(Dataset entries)
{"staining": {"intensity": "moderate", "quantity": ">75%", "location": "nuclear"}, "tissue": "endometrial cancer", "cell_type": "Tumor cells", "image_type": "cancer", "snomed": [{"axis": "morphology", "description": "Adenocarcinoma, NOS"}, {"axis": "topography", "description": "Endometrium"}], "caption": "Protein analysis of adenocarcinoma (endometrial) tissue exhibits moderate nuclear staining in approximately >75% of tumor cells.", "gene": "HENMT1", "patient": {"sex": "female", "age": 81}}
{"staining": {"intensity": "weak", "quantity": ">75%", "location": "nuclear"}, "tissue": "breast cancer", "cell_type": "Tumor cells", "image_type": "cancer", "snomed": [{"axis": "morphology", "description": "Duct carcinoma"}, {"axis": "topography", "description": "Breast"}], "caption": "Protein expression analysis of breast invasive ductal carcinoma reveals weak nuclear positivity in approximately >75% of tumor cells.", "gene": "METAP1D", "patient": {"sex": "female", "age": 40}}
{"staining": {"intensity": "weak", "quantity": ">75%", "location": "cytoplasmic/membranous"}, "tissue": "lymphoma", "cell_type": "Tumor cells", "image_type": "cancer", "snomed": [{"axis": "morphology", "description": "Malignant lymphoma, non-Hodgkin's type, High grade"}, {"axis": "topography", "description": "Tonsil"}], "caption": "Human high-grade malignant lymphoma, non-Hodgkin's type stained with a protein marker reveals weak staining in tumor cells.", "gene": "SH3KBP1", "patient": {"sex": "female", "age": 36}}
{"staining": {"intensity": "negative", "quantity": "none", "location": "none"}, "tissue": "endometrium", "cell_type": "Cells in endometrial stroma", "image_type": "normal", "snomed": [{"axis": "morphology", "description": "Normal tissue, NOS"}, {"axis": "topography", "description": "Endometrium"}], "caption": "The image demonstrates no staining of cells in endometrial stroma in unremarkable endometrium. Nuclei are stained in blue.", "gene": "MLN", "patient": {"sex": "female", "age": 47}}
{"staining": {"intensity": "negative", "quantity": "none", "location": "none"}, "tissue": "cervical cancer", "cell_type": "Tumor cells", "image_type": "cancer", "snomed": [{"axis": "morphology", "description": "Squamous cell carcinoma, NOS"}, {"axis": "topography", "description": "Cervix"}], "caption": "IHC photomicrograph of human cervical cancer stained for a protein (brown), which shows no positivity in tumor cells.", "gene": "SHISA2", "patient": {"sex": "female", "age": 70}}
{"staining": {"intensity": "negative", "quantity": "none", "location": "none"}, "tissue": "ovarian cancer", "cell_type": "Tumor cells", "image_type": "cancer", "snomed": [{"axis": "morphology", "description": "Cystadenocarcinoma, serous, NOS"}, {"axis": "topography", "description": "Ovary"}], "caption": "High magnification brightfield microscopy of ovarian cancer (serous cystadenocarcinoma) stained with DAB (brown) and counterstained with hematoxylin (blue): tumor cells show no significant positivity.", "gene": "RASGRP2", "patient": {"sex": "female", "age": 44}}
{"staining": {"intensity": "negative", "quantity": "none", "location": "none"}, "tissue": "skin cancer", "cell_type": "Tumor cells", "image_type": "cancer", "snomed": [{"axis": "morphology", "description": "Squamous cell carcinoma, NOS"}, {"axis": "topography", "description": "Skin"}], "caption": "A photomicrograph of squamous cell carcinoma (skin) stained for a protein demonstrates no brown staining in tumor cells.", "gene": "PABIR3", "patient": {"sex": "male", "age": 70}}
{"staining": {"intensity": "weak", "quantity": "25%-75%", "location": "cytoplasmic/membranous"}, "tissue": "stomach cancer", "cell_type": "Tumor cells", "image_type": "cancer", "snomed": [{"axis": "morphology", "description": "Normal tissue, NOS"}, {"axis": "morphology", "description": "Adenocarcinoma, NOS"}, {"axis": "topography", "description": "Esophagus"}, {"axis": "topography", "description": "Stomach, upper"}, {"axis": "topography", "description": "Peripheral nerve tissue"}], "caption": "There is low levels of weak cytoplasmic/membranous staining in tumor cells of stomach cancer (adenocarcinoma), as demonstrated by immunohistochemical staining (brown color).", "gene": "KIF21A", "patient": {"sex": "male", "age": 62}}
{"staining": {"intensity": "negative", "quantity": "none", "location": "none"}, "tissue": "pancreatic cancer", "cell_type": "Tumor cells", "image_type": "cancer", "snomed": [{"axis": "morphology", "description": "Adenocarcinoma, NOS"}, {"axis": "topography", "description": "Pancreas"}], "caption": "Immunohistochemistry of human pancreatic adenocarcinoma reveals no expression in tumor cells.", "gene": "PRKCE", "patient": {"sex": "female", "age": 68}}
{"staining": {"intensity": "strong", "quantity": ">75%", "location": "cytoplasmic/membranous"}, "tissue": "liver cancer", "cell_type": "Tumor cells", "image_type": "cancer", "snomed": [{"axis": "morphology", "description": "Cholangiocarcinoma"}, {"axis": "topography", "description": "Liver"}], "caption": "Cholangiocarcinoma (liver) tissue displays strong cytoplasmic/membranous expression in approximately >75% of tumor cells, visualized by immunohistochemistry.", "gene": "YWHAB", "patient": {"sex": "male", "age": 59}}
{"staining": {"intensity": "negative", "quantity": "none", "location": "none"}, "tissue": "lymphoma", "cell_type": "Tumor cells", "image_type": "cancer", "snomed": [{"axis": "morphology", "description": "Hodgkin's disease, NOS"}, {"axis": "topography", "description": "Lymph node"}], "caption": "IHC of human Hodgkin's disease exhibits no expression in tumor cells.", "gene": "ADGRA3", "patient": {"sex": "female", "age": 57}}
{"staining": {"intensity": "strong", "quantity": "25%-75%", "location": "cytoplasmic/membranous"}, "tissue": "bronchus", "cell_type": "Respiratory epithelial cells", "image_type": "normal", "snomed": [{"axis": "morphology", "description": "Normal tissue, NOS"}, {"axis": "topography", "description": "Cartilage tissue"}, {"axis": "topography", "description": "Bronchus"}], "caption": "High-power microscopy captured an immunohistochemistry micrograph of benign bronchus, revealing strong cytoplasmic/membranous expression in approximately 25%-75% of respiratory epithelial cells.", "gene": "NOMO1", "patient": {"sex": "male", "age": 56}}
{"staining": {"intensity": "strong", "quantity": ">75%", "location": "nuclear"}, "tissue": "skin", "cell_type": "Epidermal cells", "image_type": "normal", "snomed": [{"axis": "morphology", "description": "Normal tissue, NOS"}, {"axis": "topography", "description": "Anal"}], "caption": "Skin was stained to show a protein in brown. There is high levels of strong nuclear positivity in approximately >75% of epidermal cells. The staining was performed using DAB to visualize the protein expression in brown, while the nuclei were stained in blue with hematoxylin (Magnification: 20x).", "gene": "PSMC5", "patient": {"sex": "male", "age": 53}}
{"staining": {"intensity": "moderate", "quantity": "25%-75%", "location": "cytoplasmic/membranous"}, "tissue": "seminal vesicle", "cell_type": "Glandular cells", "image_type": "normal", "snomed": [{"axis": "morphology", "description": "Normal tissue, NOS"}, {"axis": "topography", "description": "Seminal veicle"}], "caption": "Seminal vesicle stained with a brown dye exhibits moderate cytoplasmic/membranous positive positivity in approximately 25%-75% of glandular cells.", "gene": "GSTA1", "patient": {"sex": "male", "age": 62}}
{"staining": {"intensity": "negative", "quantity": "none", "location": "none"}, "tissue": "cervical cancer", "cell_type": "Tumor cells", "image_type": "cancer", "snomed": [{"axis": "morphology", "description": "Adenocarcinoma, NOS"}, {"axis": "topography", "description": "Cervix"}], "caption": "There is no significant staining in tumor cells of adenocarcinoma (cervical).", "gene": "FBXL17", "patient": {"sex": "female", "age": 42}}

WHAT YOU HAVE TO DO
Using the records above, copy word for word the line with "image demonstrates no", the line with "magnification brightfield microscopy", and every line between them.

WORKED SOLUTION
{"staining": {"intensity": "negative", "quantity": "none", "location": "none"}, "tissue": "endometrium", "cell_type": "Cells in endometrial stroma", "image_type": "normal", "snomed": [{"axis": "morphology", "description": "Normal tissue, NOS"}, {"axis": "topography", "description": "Endometrium"}], "caption": "The image demonstrates no staining of cells in endometrial stroma in unremarkable endometrium. Nuclei are stained in blue.", "gene": "MLN", "patient": {"sex": "female", "age": 47}}
{"staining": {"intensity": "negative", "quantity": "none", "location": "none"}, "tissue": "cervical cancer", "cell_type": "Tumor cells", "image_type": "cancer", "snomed": [{"axis": "morphology", "description": "Squamous cell carcinoma, NOS"}, {"axis": "topography", "description": "Cervix"}], "caption": "IHC photomicrograph of human cervical cancer stained for a protein (brown), which shows no positivity in tumor cells.", "gene": "SHISA2", "patient": {"sex": "female", "age": 70}}
{"staining": {"intensity": "negative", "quantity": "none", "location": "none"}, "tissue": "ovarian cancer", "cell_type": "Tumor cells", "image_type": "cancer", "snomed": [{"axis": "morphology", "description": "Cystadenocarcinoma, serous, NOS"}, {"axis": "topography", "description": "Ovary"}], "caption": "High magnification brightfield microscopy of ovarian cancer (serous cystadenocarcinoma) stained with DAB (brown) and counterstained with hematoxylin (blue): tumor cells show no significant positivity.", "gene": "RASGRP2", "patient": {"sex": "female", "age": 44}}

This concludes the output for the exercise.